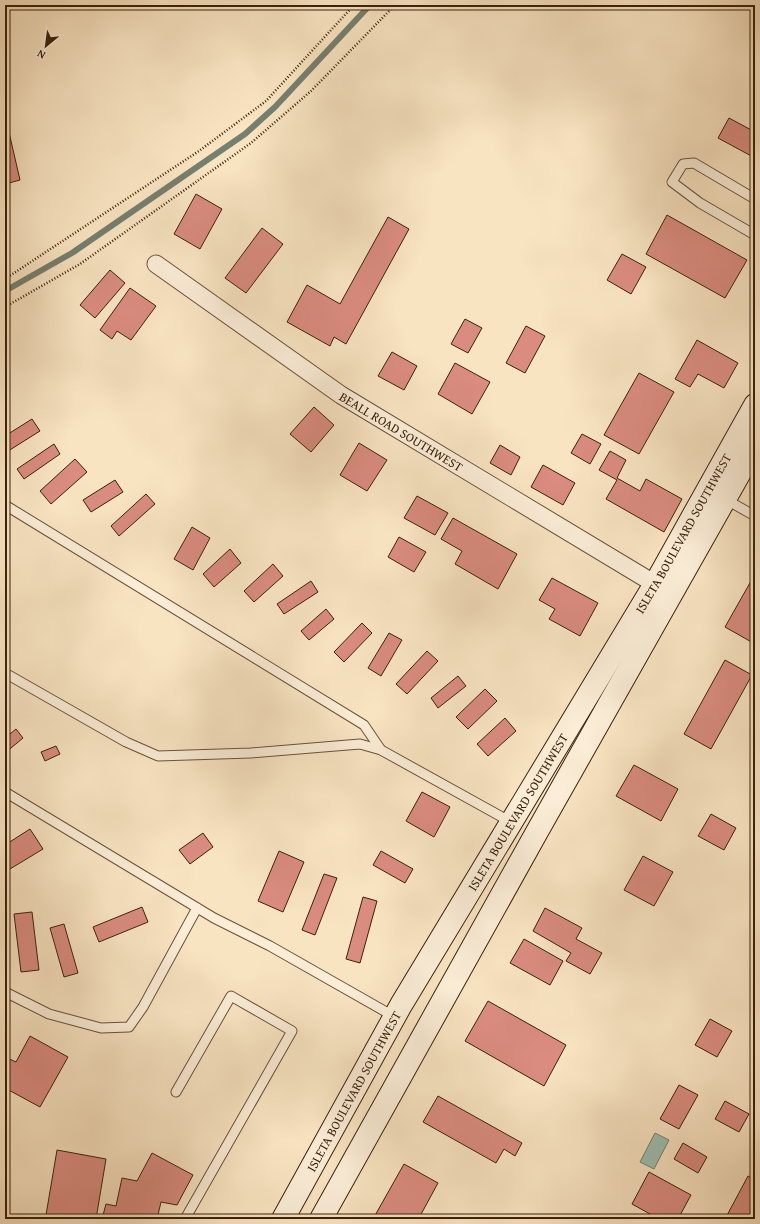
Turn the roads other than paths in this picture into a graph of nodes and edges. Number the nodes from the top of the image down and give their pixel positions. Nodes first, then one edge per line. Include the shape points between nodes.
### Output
1 (755, 199) edge
2 (755, 235) edge
3 (156, 264) dead end
4 (755, 406) edge
5 (755, 446) edge
6 (725, 500) junction
7 (5, 505) edge
8 (755, 516) edge
9 (655, 584) junction
10 (5, 673) edge
11 (381, 750) junction
12 (5, 792) edge
13 (512, 823) junction
14 (197, 908) junction
15 (5, 992) edge
16 (395, 1017) junction
17 (176, 1092) dead end
18 (185, 1219) edge
19 (283, 1219) edge
20 (321, 1219) edge

1 - 2 lane via 694,163 683,164 672,182 700,203
3 - 9 street, BEALL ROAD SOUTHWEST via 341,395
4 - 9 main road, ISLETA BOULEVARD SOUTHWEST
5 - 6 main road, ISLETA BOULEVARD SOUTHWEST
6 - 8 lane
6 - 20 main road, ISLETA BOULEVARD SOUTHWEST
7 - 11 lane via 364,725
9 - 13 main road, ISLETA BOULEVARD SOUTHWEST
10 - 11 lane via 126,742 158,756 251,753 360,744
11 - 13 lane
12 - 14 lane
13 - 16 main road, ISLETA BOULEVARD SOUTHWEST
14 - 15 lane via 143,1007 129,1027 101,1028 49,1014
14 - 16 lane
16 - 19 main road, ISLETA BOULEVARD SOUTHWEST
17 - 18 lane via 231,996 292,1031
--------------------------------------------------
ABOUT THIS EXERCISE
Give a verbatim transcription of the entries, leaving out the pictures.

FINAL ANSWER
Turn the roads other than paths in this picture into a graph of nodes and edges. Number the nodes from the top of the image down and give their pixel positions. Nodes first, then one edge per line. Include the shape points between nodes.
### Output
1 (755, 199) edge
2 (755, 235) edge
3 (156, 264) dead end
4 (755, 406) edge
5 (755, 446) edge
6 (725, 500) junction
7 (5, 505) edge
8 (755, 516) edge
9 (655, 584) junction
10 (5, 673) edge
11 (381, 750) junction
12 (5, 792) edge
13 (512, 823) junction
14 (197, 908) junction
15 (5, 992) edge
16 (395, 1017) junction
17 (176, 1092) dead end
18 (185, 1219) edge
19 (283, 1219) edge
20 (321, 1219) edge

1 - 2 lane via 694,163 683,164 672,182 700,203
3 - 9 street, BEALL ROAD SOUTHWEST via 341,395
4 - 9 main road, ISLETA BOULEVARD SOUTHWEST
5 - 6 main road, ISLETA BOULEVARD SOUTHWEST
6 - 8 lane
6 - 20 main road, ISLETA BOULEVARD SOUTHWEST
7 - 11 lane via 364,725
9 - 13 main road, ISLETA BOULEVARD SOUTHWEST
10 - 11 lane via 126,742 158,756 251,753 360,744
11 - 13 lane
12 - 14 lane
13 - 16 main road, ISLETA BOULEVARD SOUTHWEST
14 - 15 lane via 143,1007 129,1027 101,1028 49,1014
14 - 16 lane
16 - 19 main road, ISLETA BOULEVARD SOUTHWEST
17 - 18 lane via 231,996 292,1031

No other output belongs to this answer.